** Supplied text follows **

Herein lies the problem. If the meaning of all words could be easily captured and
decoded, the problem space would be manageable. However, as any married couple
will attest, words do not have simple meanings, even words that most would agree
should have such simple meaning. For example, if you ask a group of people to
take a piece of paper and draw a picture of a chair, you are most likely to get
as many different drawings of chairs as there are people. A very simple word,
yet some will draw a simple kitchen chair, some Lazyboys, some a beach chair and
some will draw a bean bag chair. A very simple word that has many
interpretations and understandings. It is not hard to imagine the connotations
and nuance involved with concepts such as freedom, independence, or love.
In addition, the machine needs sets of inference rules that allow for automated
reasoning about words and data. How does one set of data relate to another set?
Any child knows that to be a brother it takes another sibling, either a boy or
girl. However, this meaning is not derived from the words in and of themselves.
These inference rules are learned and as such must be explicitly coded for
machines to understand. Most words derive their meaning from context to the
extent that, it could be argued, without context words are meaningless. The
multitude of possible meanings for every word literally makes a word meaningless
without context. Further, words are in a constant state of evolution based on
pop culture and street use. Notwithstanding, I firmly believe that the power
that will be made available will be well worth the effort it will take to build
a linked data, semantic web.
So What?
Dodds and Fletcher (2004) state:
If successful, the Semantic Web will integrate real-world knowledge and skills
acquired through simulation, education, training, performance aiding, and
experience. It will provide a foundation for building more comprehensive and
substantive models of subject matter domains and learners’ levels of mastery
than we now have and combine them with more precise discovery of the
instructional objects needed to produce desired human competencies. Learners and
practitioners will be presented with a constellation of related activities –
learning, doing, trying, referencing. This integration combined with the already
available functionalities of intelligent tutoring systems provides the basis for
a next generation meta-architecture and learning environments based on
instructional objects.

** End of Supplied text **
** Entries supplied follows **

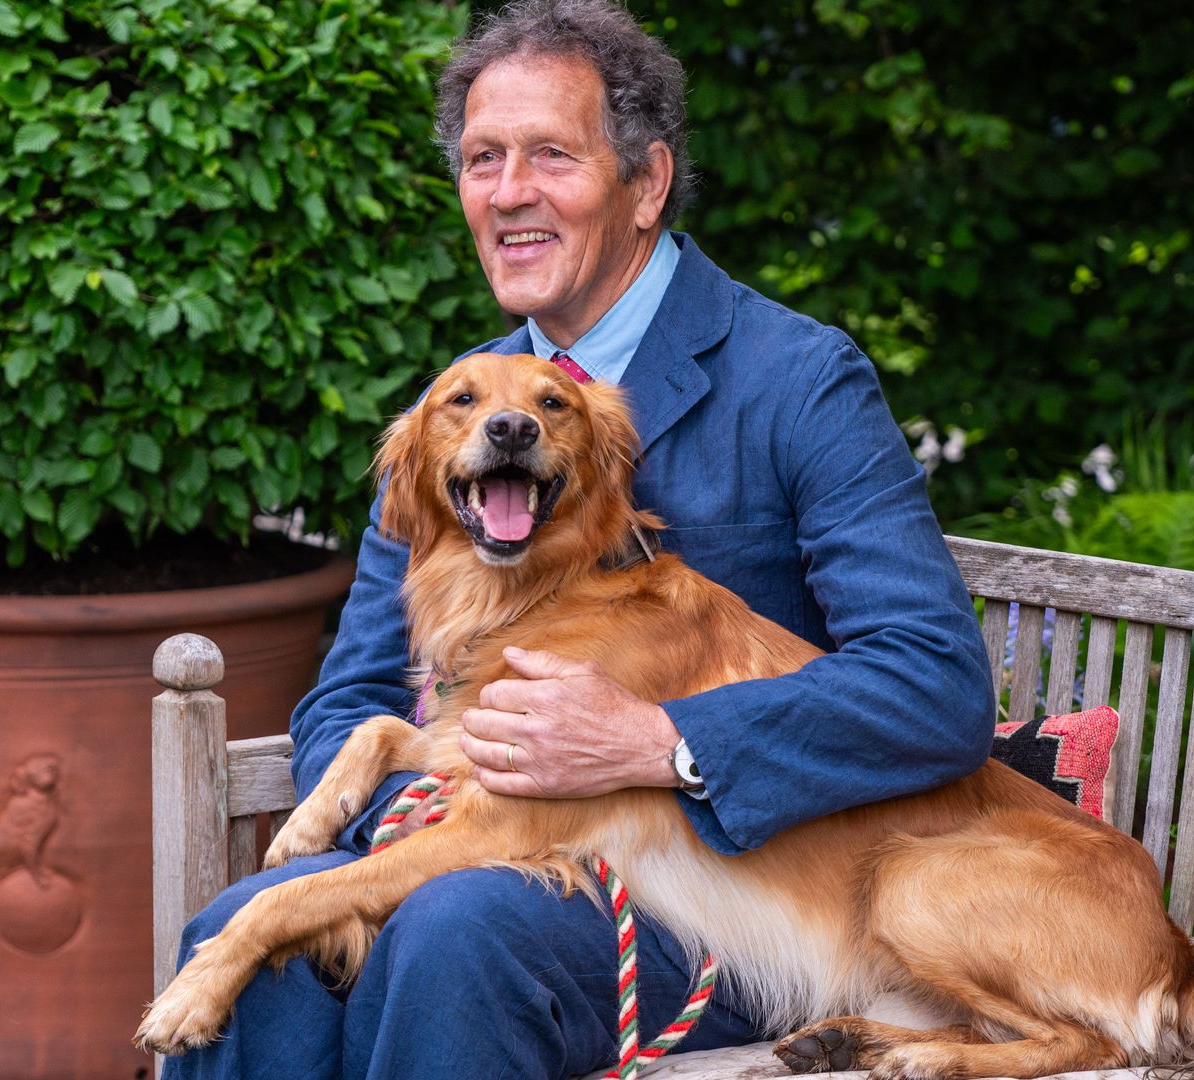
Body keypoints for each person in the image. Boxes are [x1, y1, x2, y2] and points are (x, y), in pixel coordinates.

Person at [166, 1, 992, 1076]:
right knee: (247, 931)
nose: (509, 192)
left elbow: (934, 683)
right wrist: (414, 821)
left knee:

** End of Entries supplied **

* Problems to work on:
A. According to the semantic web passage, what four kinds of chairs might people draw when asked to draw a chair?
B. Please continue the semantic web passage, picking up right after its final sentence.

* Answers for this exercise:
A. A simple kitchen chair, a Lazyboy, a beach chair, or a bean bag chair.

B.
The Semantic Web will allow instructional programs to create more comprehensive
and substantive models of subject matter domains and learners’ levels of
mastery. Semantic Web services will enhance learner profiles accumulated while
working on instructional objects, representing their skills, knowledge, and
abilities, linking these representations to instructional objects, and managing
their progress toward instructional ends. With appropriate linkages, the
semantic web will enable the programming of true adaptive learning. This could
be based on threshold testing or better yet, based on learner questions and the
accumulation of the questions over time. Semantic Web Services will be language,
platform, and object model independent. They will enable different applications
running on different operating systems, developed with different object models
using different programming languages to cooperate and become easily used Web
applications. They will link these models precisely with the instructional
objects needed to produce desired human competencies. They will do much to help
realize the ADL vision.
Let’s look beyond the seemingly insurmountable problems presented in the
introduction and assume that a semantic web exists. What else would be gained
from a semantic web? A straightforward task that comes to mind would be the
ability to ask the computer questions. Unlike our current Google search, where
we must derive keywords that are likely to produce good hits, the semantic web
would allow us to ask questions in plain English. So something like, “What were
the names of the wives of the US presidents that served two terms in office?”
would be possible. While certainly useful, such applications are probably not
worth the enormous effort needed to develop the semantic web. However, much
greater power is possible. An interesting and very useful scenario can be found
in an article from Berners-Lee found in Scientific American
(http://www.sciam.com/article.cfm?id=the-semantic-web).
This article discusses semantic “agents” that are able to coordinate the
schedules of family members, helping their mother to receive health care, based
on many factors such as location, availability, and convenience.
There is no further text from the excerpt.